I would love to come please!


----------



## OrangeTomato (Apr 20, 2020)

I would also love to stop by if you have the time!


----------



## texas toast (Apr 20, 2020)

I would like to come!


----------



## moomoopickles (Apr 20, 2020)

i would like to visit!!


----------



## doofcake (Apr 20, 2020)

i'd like to come please~


----------



## srednivashtar (Apr 20, 2020)

I let the first three enter and go then take 3 more.


----------



## Bucky42 (Apr 20, 2020)

I would like to come, thank you.


----------



## Garrett (Apr 20, 2020)

Ignore me, I already have this.


----------



## ermis (Apr 20, 2020)

i would like to visiti ff possible!


----------



## P4ND0LF0 (Apr 20, 2020)

When you are able i would love to visit!


----------



## Edge (Apr 20, 2020)

may I come as well?


----------



## srednivashtar (Apr 20, 2020)

Sorry sometimes TBT is acting up and I'm on my phone.

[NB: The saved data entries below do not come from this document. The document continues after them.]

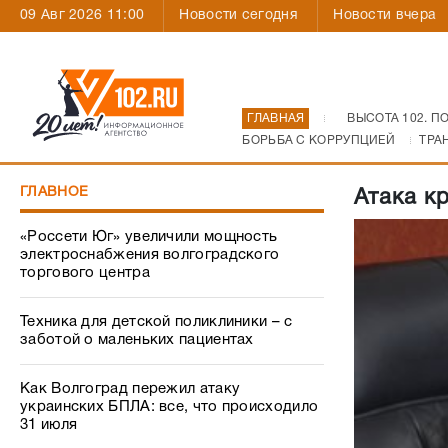
09 Авг 2026 11:00
Новости сегодня
Новости вчера
ГЛАВНАЯ
ВЫСОТА 102. П
БОРЬБА С КОРРУПЦИЕЙ
ТРА
ГЛАВНОЕ
Атака к
«Россети Юг» увеличили мощность
электроснабжения волгоградского
торгового центра
Техника для детской поликлиники – с
заботой о маленьких пациентах
Как Волгоград пережил атаку
украинских БПЛА: все, что происходило
31 июля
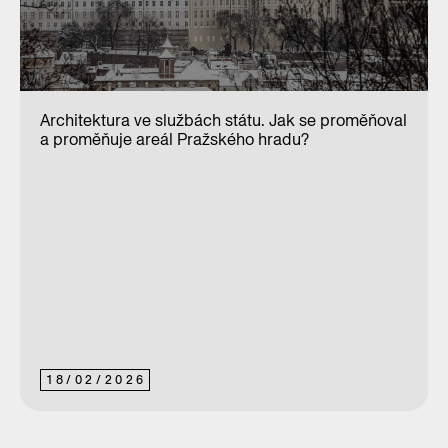
Architektura ve službách státu. Jak se proměňoval
a proměňuje areál Pražského hradu?
18
/
02
/
2026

I'll try to be as fast as I can.


----------



## No2Zipper (Apr 20, 2020)

I would love to come


----------



## courtky (Apr 20, 2020)

I'd love to visit!


----------



## sollux (Apr 20, 2020)

i'd like too visit if shes still crafting!


----------



## Chibee (Apr 20, 2020)

If she’s still crafting, I’d like to come too!


----------



## kikotoot (Apr 20, 2020)

I'd love to come!


----------



## cassetticons (Apr 20, 2020)

Please add me to the queue, if she's still at it!


----------



## xiheeet (Apr 20, 2020)

If Reneigh is still crafting, I would love to drop by!


----------



## Shylime (Apr 20, 2020)

If it’s still possible I’d like to come by! :>


----------



## Aeris (Apr 20, 2020)

I'd love to stop by if she's still making it and you're still taking guests. =)


----------



## Jay but not that one (Apr 20, 2020)

Is she still crafting by chance?


----------



## srednivashtar (Apr 20, 2020)

She is still crafting. I'm sending pms and waiting for some people sorry.


----------



## punctuallyAbsent (Apr 20, 2020)

id like to get in line for this please!


----------



## MartijnE (Apr 20, 2020)

I'd like to come!


----------



## Star Crossing (Apr 20, 2020)

I’d like to come!


----------



## nicole8250 (Apr 20, 2020)

I would love to come!


----------



## sheepyton (Apr 20, 2020)

Can I come over?


----------



## srednivashtar (Apr 20, 2020)

She is still crafting but some people don't come so I'm trying my best to judge if I can bypass them or not. Sorry thanks for waiting.


----------



## ribbyn (Apr 20, 2020)

I’m available to come if she’s still crafting!


----------



## srednivashtar (Apr 20, 2020)

She is still crafting. Waiting for some people to arrive.


----------



## Jenny_ysy (Apr 20, 2020)

I'm interested!


----------



## ayla<3 (Apr 20, 2020)

may i come?


----------



## srednivashtar (Apr 20, 2020)

She is still crafting. I'm going to close the thread to make sure everyone is getting in. Thank you so much everyone for your patience and kindness!


----------